### 待辦事項
接續下方關於人身損害賠償城鄉標準之爭議的節錄，從其最後一句之後續寫下去。

秦希燕:對於同一案件中,死亡結果導致賠償額有差距,這是因爲受害人本人是農村居民還是城鎮居民,以及被害人是否有被撫養人等情況存在不同所致。即便是同一案件中死者上述情況等不同,最終獲得賠償也會有差距。
賠償按城市標準還是農村標準
應按城市標準
李永軍:計算數額的多少應當根據具體情況來計算。本案中,因爲死者已經同兒子生活城市多年應當根據具體情況而不應當僅僅依照條文。
王劍:我國法律和司法解釋之所以區分城鎮居民和農村居民的標準計算人身損害賠償金額,主要是考慮到城鎮居民的平均消費水平和收入水平均高於農村許多。但目前隨着我國城鎮化進程的加快,大量農民或農村居民在城鎮打工或定居,收入水平和消費水平並不低於當地城鎮居民的相關標準,所以,完全以戶口性質來決定賠償數額標準的規定對農村居民來說有失公平性原則。
蔣學躍:法院是按照農村賠償標準確定本案的賠償標準,這是肯定不符合最高院《解釋》的精神,因爲按照該法38條確立的“就高不就低”原則,死者是隨兒子在城市生活多年,就應該適用“經常居住地”作爲計算基準地。
應按農村標準
劉心穩:案件判決必須以法律爲準繩,此案判決依據最高院公佈的司法解釋判決,是合法的。一些農村居民沒有辦理戶口遷移,到城鎮生活後按照我國戶籍管理規定仍然屬於農村居民。根據《解釋》規定,按照農村標準進行賠償從法律上說是沒有錯的。
秦希燕:蔡佑蘭1995年便在長沙市跟隨兒子居住多年,賠償額度依然按照農村人均收入計算,是因爲蔡佑蘭系農村居民而非城市居民。蔡佑蘭雖然在城市生活多年,但戶口仍然屬於農村戶口,所以依然是農村居民,依據農村居民人均純收入來計算賠償數額。
《解釋》合理合法有爭議
該司法解釋本身是合法的
劉心穩:司法解釋的本義對於城鎮居民與農村居民的區別,就是按照戶籍所在地劃分的,所以居民的含義是特定的,並不因爲實際居住地而自然轉換戶籍所在地。該司法解釋是最高院正式公佈的,其本身是合法的。
王劍:司法解釋是我國特有的一個法律概念,是指國家最高司法機關得到最高權力機關授權,在適用法律解決具體案件時,對如何應用法律所做出的具有法律約束力的闡釋和說明。目前司法解釋合法存在的法律依據是1955年全國人大常委會通過的《關於解釋法律問題的決議》首次對法律解釋問題作出專門規定:凡關於審判過程中如何具體應用法律、法令的問題,由最高人民法院審判委員會進行解釋。1981年五屆全國人大第19次常委會通過的《關於加強法律解釋工作的決議》以及1983年修訂的《人民法院組織法》第33條 也有類似規定,對司法解釋存在的合法性進行了進一步確認。但聯繫到本案,合法的並不一定是合理的。

收集的資料

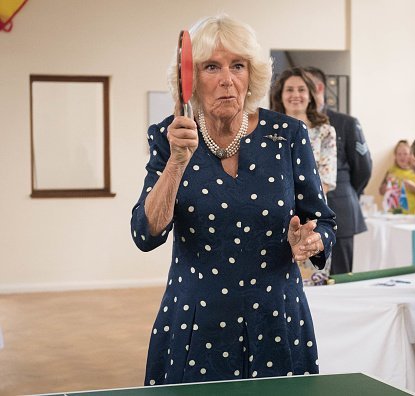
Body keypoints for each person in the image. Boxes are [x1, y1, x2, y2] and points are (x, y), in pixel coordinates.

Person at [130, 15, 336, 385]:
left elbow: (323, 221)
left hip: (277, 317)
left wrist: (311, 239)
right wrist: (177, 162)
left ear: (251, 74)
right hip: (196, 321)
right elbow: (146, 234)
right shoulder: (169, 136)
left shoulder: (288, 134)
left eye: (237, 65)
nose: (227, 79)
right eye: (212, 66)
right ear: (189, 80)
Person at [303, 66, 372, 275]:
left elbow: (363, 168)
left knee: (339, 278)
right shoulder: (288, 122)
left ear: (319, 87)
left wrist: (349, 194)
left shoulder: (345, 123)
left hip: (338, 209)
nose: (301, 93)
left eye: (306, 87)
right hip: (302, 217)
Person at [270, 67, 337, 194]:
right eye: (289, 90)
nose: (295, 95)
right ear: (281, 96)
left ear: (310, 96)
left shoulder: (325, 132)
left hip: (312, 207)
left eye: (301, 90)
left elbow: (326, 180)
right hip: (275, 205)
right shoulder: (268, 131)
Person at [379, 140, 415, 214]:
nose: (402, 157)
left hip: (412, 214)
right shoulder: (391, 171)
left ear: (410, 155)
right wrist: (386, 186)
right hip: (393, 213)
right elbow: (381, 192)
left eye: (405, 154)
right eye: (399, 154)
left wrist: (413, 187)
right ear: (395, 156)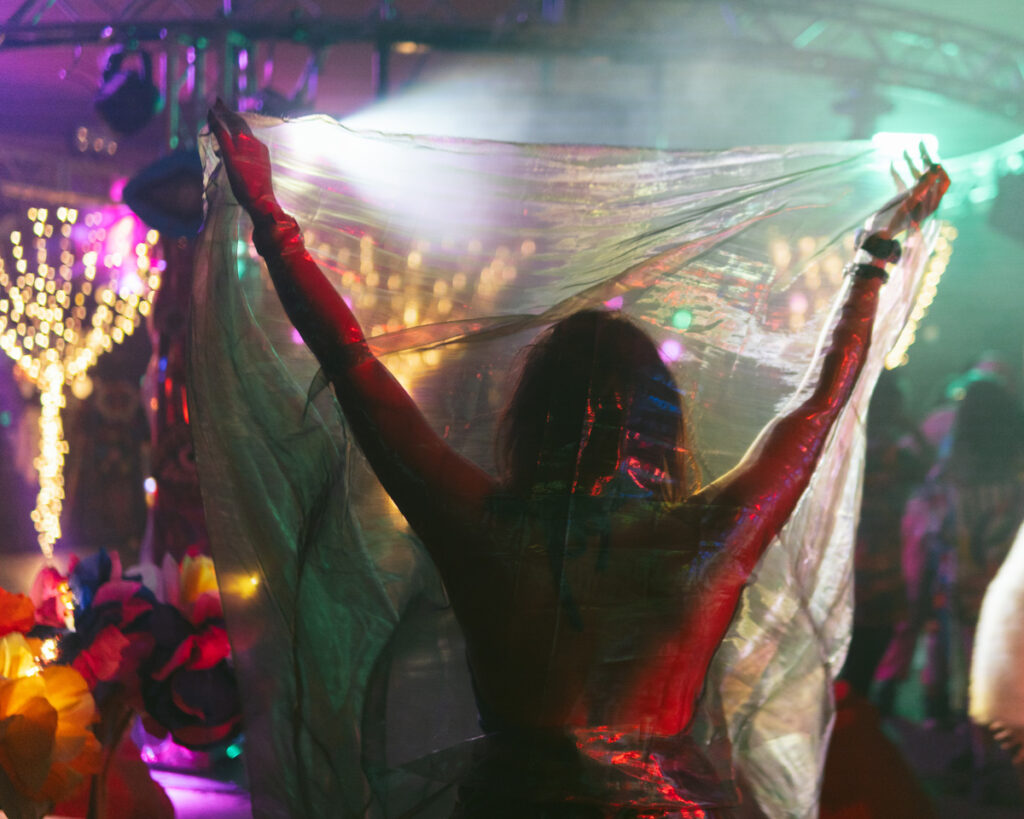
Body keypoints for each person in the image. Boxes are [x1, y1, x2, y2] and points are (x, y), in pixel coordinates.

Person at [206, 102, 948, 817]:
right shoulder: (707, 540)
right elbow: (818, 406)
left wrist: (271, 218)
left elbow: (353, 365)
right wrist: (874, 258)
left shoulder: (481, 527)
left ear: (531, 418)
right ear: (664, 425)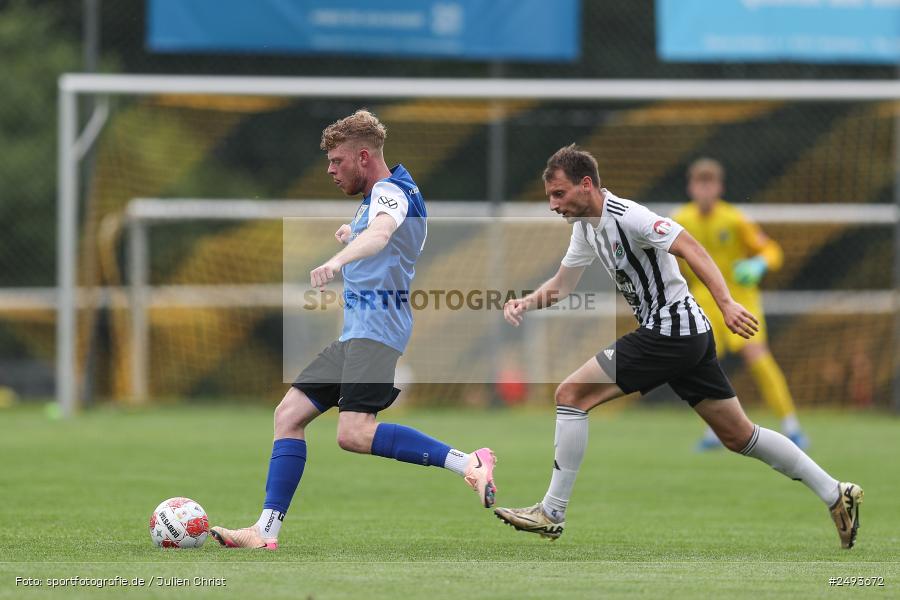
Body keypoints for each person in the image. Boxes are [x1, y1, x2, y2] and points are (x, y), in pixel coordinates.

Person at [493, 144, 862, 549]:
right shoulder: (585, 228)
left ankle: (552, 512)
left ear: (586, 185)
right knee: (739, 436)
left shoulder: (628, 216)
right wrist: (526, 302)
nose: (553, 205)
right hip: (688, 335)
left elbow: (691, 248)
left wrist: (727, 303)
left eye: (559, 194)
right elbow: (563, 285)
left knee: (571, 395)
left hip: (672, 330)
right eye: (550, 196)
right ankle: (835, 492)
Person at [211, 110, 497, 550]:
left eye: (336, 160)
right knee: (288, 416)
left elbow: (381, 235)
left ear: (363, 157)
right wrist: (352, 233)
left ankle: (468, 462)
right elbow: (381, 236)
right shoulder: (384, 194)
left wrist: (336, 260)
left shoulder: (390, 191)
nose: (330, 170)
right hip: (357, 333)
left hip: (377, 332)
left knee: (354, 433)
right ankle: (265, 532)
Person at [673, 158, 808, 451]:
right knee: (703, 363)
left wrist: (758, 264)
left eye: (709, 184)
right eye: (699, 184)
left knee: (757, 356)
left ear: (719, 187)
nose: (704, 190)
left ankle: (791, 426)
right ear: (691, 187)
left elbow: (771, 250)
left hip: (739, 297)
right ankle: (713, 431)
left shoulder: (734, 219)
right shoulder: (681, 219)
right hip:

### 練習結果
合法性顯然大可置疑
餘衛明:《解釋》的合法性問題,在我國,由於立法的粗疏與不完善,在適用上存在諸多問題。在此情形下,最高人民法院的司法解釋就有着巨大的生存空間。從最高人民法院所作的諸多司法解釋來看,固然起着彌補立法、指導司法的作用,但同時應予指出的是,有些司法解釋也存在一些問題,甚至有濫用司法解釋權與侵害立法權之嫌。如《關於審理人身損害賠償案件適用法律若干問題的解釋》中,將死者的戶口作爲死亡賠償金的計算標準,就不僅有違公平正義,而且與現有立法相悖。我國有關人身損害賠償的法律,如《民法通則》、《國家賠償法》均未將死者的戶口身份作爲計算死亡賠償金的標準。最高人民法院的這一解釋就已超出瞭解釋的範圍,是一種實質上的立法,其合法性顯然大可置疑。
考慮了城鄉收入差異
劉心穩:司法解釋在決定賠償標準的計算方法時,追求一個穩定的評價標準,考慮到了我國的城鎮居民和農村居民收入差異,就目前我國情況而言是能夠理解的。
蔣學躍:在我國民法典尚未頒佈之際,相關司法解釋的出臺彌補了《民法通則》在侵權規範的空白,特別是賠償數額的計算標準方面,較好地保護了當事人的利益,有效彌補了因爲人員傷亡給受害者帶來的損害。具體到這個賠償數額確定標準的條文,其一,它空前地提高了賠償數額,不再把人當作不值錢的東西了,雖然我們以前一直鼓吹人是無價的,但是在侵權賠償領域我們的賠償數額非常低。其二,它具有統一賠償數額的標準,減少了各級法院和各個地區法院在判決時的恣意性,有效推進了法治進程。
對農村戶口極不公平
餘衛明認爲:《解釋》的合理性問題,由最高人民法院的司法解釋所引起的“同命不同價”討論,受到社會的廣泛關注與對該司法解釋的質疑。人的生命本是無價的,但在生命權受到侵害後,爲了對死者的生命價值做出相應的反應,不得不用金錢的方式進行賠償。進行賠償就必然會涉及標準問題,以死者的城鎮或農村戶口作爲計算賠償金的標準,雖體現了我國現實存在的城鄉差別,但對持農村戶口者而言,就極不公平。按該司法解釋的精神,農村人生來就命賤。雖然說城鎮的生活費用遠高於農村,但這不足以成爲計算死亡賠償金的標準。在我國逐步淡化戶籍制度、縮小城鄉差別的今天,仍然以司法解釋的形式強化這種差別,就顯得不合時宜,大失公平了。
劉心穩:《解釋》也存在不合理的地方,就是沒有考慮到特殊人羣的特殊權益,在公平方面確實有所缺失。